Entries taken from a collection
◇ ◇ ◇

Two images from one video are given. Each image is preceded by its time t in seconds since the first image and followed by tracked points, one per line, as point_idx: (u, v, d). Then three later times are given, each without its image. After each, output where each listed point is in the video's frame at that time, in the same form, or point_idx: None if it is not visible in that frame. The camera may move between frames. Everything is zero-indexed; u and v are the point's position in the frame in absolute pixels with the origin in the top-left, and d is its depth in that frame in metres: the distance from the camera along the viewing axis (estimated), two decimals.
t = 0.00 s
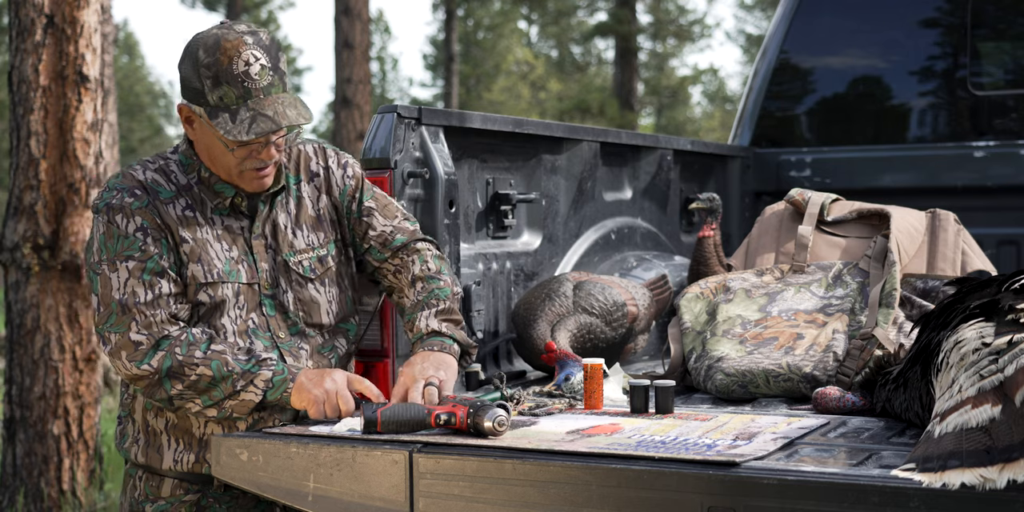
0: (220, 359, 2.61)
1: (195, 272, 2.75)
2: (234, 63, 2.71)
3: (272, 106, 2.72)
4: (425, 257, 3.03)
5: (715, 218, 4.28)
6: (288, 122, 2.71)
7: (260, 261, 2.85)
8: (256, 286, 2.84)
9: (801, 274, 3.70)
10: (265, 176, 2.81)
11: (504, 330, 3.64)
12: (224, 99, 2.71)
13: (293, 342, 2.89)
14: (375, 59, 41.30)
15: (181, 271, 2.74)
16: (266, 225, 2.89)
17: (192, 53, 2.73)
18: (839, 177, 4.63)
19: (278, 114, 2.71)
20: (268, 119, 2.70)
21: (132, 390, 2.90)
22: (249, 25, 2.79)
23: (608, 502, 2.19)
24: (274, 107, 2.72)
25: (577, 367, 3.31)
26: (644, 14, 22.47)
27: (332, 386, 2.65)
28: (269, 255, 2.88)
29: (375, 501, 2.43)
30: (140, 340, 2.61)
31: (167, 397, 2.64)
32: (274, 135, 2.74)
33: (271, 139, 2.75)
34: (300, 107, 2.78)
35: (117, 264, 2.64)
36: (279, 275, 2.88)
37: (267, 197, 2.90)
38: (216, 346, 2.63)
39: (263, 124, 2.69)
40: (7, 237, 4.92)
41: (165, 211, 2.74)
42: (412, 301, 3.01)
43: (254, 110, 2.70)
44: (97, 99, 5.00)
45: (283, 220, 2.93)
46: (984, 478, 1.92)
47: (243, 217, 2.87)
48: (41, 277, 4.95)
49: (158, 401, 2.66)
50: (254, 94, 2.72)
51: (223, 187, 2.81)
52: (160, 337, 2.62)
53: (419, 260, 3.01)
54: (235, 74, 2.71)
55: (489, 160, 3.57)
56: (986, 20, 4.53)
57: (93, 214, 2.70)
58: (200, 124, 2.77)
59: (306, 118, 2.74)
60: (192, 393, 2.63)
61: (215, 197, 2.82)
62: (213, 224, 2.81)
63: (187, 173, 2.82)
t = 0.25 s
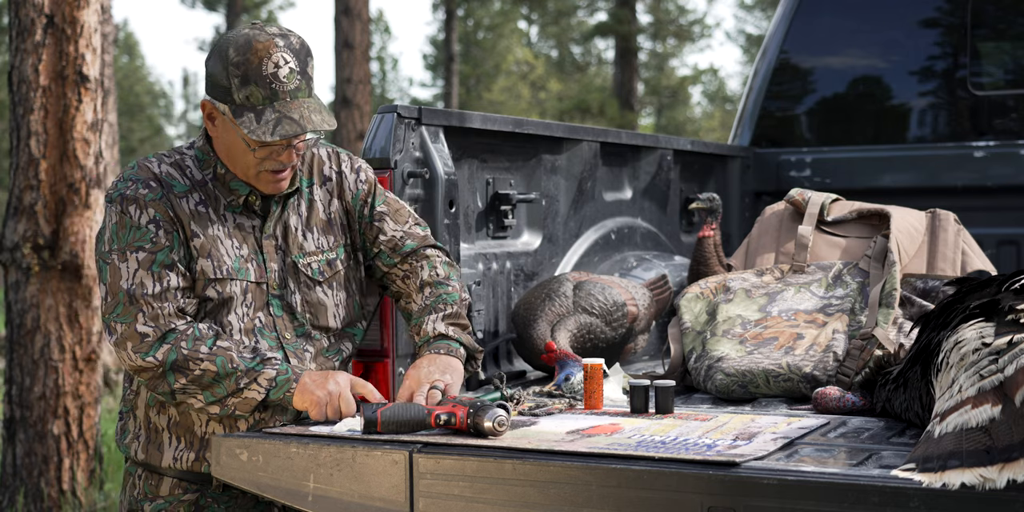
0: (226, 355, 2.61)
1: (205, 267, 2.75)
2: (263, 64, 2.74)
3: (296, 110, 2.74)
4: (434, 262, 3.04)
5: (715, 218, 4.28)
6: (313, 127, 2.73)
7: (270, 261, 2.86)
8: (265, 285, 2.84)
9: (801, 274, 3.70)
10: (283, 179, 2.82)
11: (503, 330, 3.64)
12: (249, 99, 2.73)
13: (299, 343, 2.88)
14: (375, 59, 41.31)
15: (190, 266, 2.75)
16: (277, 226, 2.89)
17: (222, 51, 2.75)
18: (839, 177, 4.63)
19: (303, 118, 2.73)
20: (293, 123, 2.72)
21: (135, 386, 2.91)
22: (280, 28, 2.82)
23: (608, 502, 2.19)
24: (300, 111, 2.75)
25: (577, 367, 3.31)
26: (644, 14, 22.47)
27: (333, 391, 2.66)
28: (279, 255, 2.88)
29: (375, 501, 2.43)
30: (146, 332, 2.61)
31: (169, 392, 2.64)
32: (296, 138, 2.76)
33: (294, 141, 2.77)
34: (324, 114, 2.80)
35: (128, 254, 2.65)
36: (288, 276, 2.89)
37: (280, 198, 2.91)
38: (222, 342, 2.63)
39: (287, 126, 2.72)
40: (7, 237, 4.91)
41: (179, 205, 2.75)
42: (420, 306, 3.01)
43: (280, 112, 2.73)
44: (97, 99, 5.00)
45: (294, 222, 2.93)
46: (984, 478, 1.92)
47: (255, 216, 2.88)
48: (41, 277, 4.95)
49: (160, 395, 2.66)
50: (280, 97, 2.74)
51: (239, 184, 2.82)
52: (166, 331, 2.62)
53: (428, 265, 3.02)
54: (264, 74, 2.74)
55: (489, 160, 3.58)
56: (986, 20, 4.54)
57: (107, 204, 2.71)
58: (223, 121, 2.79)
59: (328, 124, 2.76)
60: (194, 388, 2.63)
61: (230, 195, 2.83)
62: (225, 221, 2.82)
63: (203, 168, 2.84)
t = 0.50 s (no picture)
0: (207, 349, 2.60)
1: (206, 261, 2.76)
2: (277, 64, 2.75)
3: (305, 111, 2.74)
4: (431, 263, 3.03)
5: (715, 218, 4.28)
6: (325, 127, 2.74)
7: (272, 257, 2.87)
8: (266, 282, 2.85)
9: (801, 274, 3.70)
10: (289, 179, 2.83)
11: (504, 330, 3.64)
12: (262, 97, 2.74)
13: (300, 341, 2.89)
14: (375, 59, 41.31)
15: (189, 260, 2.76)
16: (281, 223, 2.91)
17: (236, 48, 2.75)
18: (839, 177, 4.63)
19: (314, 118, 2.73)
20: (305, 123, 2.72)
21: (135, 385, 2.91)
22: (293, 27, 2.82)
23: (608, 502, 2.19)
24: (312, 111, 2.75)
25: (577, 367, 3.32)
26: (644, 13, 22.47)
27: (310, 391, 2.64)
28: (281, 252, 2.89)
29: (375, 501, 2.43)
30: (128, 326, 2.61)
31: (152, 386, 2.63)
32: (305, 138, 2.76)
33: (302, 142, 2.77)
34: (334, 115, 2.80)
35: (118, 247, 2.65)
36: (291, 274, 2.90)
37: (284, 197, 2.91)
38: (204, 336, 2.62)
39: (299, 126, 2.71)
40: (7, 237, 4.91)
41: (180, 199, 2.76)
42: (419, 306, 3.01)
43: (292, 111, 2.73)
44: (97, 99, 5.00)
45: (297, 219, 2.94)
46: (984, 479, 1.92)
47: (259, 213, 2.88)
48: (41, 277, 4.95)
49: (143, 389, 2.65)
50: (292, 96, 2.75)
51: (244, 181, 2.83)
52: (148, 325, 2.62)
53: (427, 266, 3.02)
54: (277, 74, 2.74)
55: (489, 160, 3.57)
56: (986, 20, 4.54)
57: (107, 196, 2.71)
58: (232, 118, 2.79)
59: (340, 125, 2.76)
60: (177, 382, 2.62)
61: (234, 191, 2.84)
62: (228, 216, 2.83)
63: (208, 163, 2.84)
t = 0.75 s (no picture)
0: (189, 341, 2.59)
1: (194, 258, 2.76)
2: (260, 63, 2.74)
3: (290, 109, 2.74)
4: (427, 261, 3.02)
5: (715, 218, 4.28)
6: (309, 125, 2.73)
7: (263, 255, 2.86)
8: (258, 279, 2.84)
9: (801, 274, 3.70)
10: (279, 177, 2.84)
11: (504, 330, 3.64)
12: (246, 97, 2.73)
13: (293, 339, 2.88)
14: (375, 60, 41.32)
15: (177, 258, 2.75)
16: (272, 221, 2.90)
17: (220, 49, 2.75)
18: (839, 177, 4.63)
19: (299, 117, 2.72)
20: (290, 121, 2.72)
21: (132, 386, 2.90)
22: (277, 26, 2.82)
23: (608, 502, 2.19)
24: (297, 110, 2.74)
25: (577, 367, 3.31)
26: (644, 13, 22.46)
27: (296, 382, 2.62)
28: (273, 250, 2.89)
29: (375, 501, 2.43)
30: (111, 324, 2.60)
31: (137, 384, 2.61)
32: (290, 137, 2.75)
33: (289, 141, 2.77)
34: (320, 111, 2.80)
35: (102, 245, 2.64)
36: (283, 272, 2.89)
37: (275, 196, 2.91)
38: (186, 330, 2.61)
39: (284, 125, 2.71)
40: (7, 237, 4.91)
41: (170, 197, 2.76)
42: (415, 305, 3.01)
43: (277, 110, 2.73)
44: (97, 99, 5.00)
45: (290, 217, 2.94)
46: (984, 479, 1.92)
47: (250, 211, 2.88)
48: (40, 277, 4.95)
49: (128, 387, 2.63)
50: (278, 95, 2.74)
51: (232, 179, 2.83)
52: (131, 322, 2.61)
53: (422, 263, 3.01)
54: (261, 73, 2.73)
55: (489, 159, 3.57)
56: (986, 20, 4.54)
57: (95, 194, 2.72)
58: (218, 119, 2.79)
59: (326, 123, 2.76)
60: (162, 377, 2.60)
61: (224, 189, 2.84)
62: (218, 214, 2.83)
63: (198, 162, 2.85)
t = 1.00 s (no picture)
0: (153, 325, 2.61)
1: (180, 258, 2.77)
2: (239, 62, 2.73)
3: (273, 107, 2.73)
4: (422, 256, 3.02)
5: (715, 218, 4.28)
6: (293, 122, 2.73)
7: (253, 254, 2.86)
8: (248, 278, 2.84)
9: (801, 274, 3.70)
10: (267, 175, 2.82)
11: (504, 330, 3.64)
12: (228, 98, 2.72)
13: (287, 336, 2.88)
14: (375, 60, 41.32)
15: (162, 258, 2.76)
16: (263, 219, 2.90)
17: (198, 51, 2.74)
18: (839, 177, 4.63)
19: (281, 114, 2.71)
20: (273, 119, 2.71)
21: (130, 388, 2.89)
22: (254, 24, 2.81)
23: (608, 502, 2.19)
24: (279, 107, 2.73)
25: (577, 367, 3.32)
26: (644, 13, 22.47)
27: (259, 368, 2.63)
28: (264, 248, 2.88)
29: (375, 501, 2.43)
30: (77, 315, 2.62)
31: (105, 373, 2.63)
32: (274, 134, 2.74)
33: (273, 138, 2.76)
34: (302, 107, 2.79)
35: (78, 244, 2.66)
36: (275, 270, 2.90)
37: (265, 193, 2.90)
38: (150, 315, 2.62)
39: (267, 123, 2.70)
40: (7, 237, 4.90)
41: (155, 198, 2.78)
42: (409, 303, 3.00)
43: (259, 109, 2.72)
44: (97, 99, 5.00)
45: (281, 215, 2.93)
46: (984, 479, 1.92)
47: (239, 210, 2.88)
48: (41, 277, 4.95)
49: (98, 379, 2.65)
50: (258, 94, 2.73)
51: (219, 178, 2.83)
52: (97, 311, 2.63)
53: (416, 260, 3.01)
54: (240, 73, 2.73)
55: (489, 160, 3.57)
56: (986, 20, 4.54)
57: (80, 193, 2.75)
58: (201, 121, 2.78)
59: (309, 119, 2.76)
60: (130, 363, 2.63)
61: (211, 188, 2.84)
62: (207, 213, 2.83)
63: (186, 161, 2.85)
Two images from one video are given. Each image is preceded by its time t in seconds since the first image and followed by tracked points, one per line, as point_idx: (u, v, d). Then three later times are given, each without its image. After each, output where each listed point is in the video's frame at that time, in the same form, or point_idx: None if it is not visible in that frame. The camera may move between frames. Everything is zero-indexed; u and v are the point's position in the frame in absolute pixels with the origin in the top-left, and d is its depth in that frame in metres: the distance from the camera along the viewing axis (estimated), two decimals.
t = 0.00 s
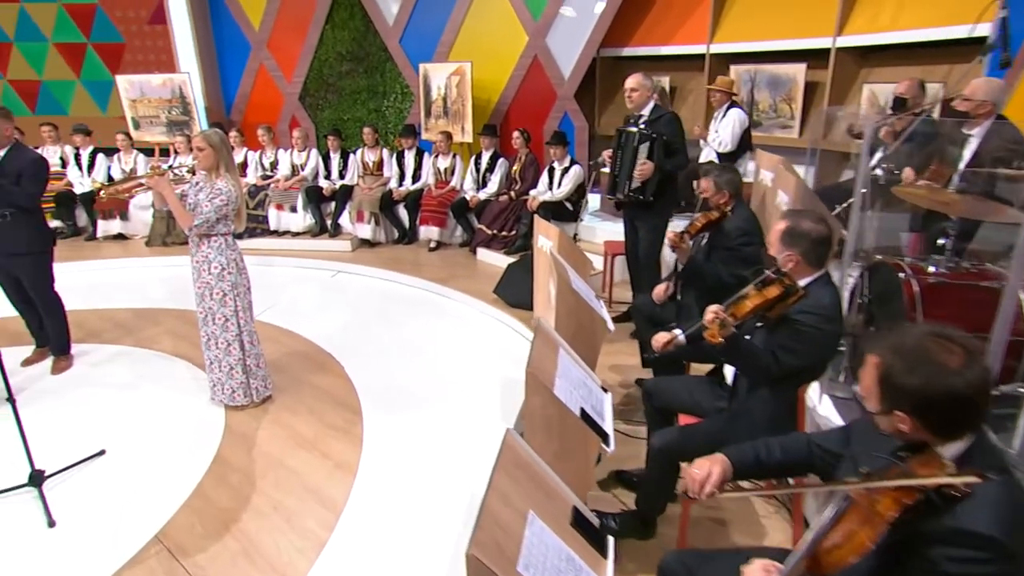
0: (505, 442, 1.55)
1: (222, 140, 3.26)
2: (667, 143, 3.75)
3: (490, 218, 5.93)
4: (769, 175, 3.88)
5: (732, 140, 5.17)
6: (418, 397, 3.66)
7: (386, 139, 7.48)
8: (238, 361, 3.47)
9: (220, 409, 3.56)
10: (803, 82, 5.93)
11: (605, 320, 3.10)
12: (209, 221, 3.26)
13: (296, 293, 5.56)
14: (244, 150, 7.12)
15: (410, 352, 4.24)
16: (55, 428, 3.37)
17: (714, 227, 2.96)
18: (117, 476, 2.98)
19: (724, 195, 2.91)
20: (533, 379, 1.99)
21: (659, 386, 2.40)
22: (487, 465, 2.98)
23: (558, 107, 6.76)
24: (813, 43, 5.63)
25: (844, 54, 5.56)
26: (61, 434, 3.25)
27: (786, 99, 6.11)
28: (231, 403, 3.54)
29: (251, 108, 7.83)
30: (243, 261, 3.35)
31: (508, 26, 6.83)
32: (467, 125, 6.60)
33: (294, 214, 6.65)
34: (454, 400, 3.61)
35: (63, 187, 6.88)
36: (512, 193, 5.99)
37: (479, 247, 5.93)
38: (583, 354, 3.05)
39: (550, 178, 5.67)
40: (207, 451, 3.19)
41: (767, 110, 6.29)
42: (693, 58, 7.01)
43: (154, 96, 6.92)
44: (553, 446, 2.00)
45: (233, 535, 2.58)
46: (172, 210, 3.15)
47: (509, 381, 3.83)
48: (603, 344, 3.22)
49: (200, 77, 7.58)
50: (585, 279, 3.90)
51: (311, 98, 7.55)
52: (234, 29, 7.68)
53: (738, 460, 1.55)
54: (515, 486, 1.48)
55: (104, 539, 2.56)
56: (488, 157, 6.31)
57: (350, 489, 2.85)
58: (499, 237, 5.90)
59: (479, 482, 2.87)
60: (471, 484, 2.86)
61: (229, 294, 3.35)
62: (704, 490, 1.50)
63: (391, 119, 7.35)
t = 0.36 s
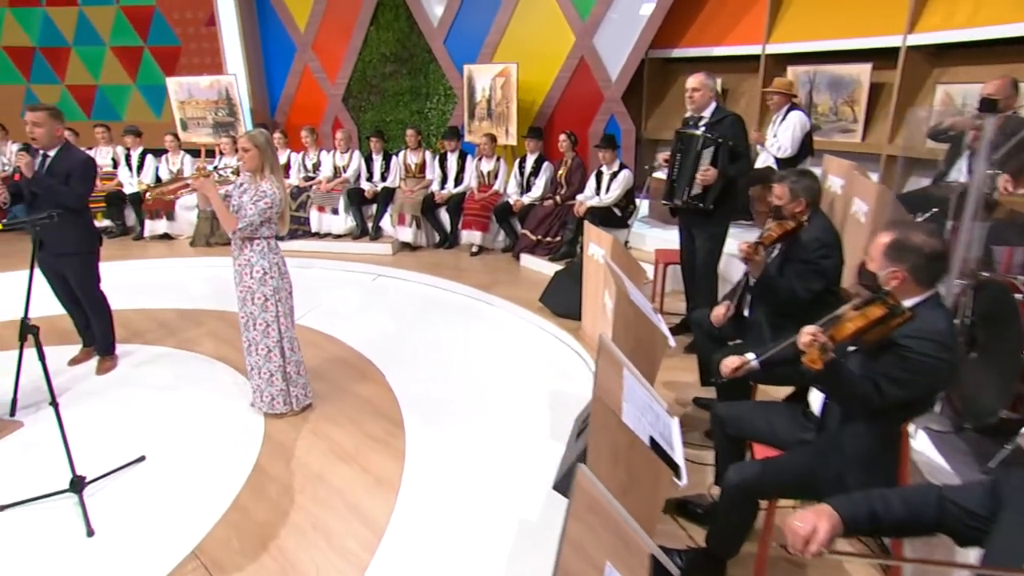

◇ ◇ ◇

** Work to be completed **
Each line from the one that holds "43: (154, 96, 6.92)" through the end of the entries must be returned exactly, while any pictures stay out.

** Response **
43: (154, 96, 6.92)
44: (553, 446, 2.00)
45: (233, 535, 2.58)
46: (172, 210, 3.15)
47: (509, 381, 3.83)
48: (603, 344, 3.22)
49: (200, 77, 7.58)
50: (585, 279, 3.90)
51: (311, 98, 7.55)
52: (234, 29, 7.68)
53: (738, 460, 1.55)
54: (515, 486, 1.48)
55: (104, 539, 2.56)
56: (488, 157, 6.31)
57: (350, 489, 2.85)
58: (499, 237, 5.90)
59: (479, 482, 2.87)
60: (471, 484, 2.86)
61: (229, 294, 3.35)
62: (704, 490, 1.50)
63: (391, 119, 7.35)
t = 0.36 s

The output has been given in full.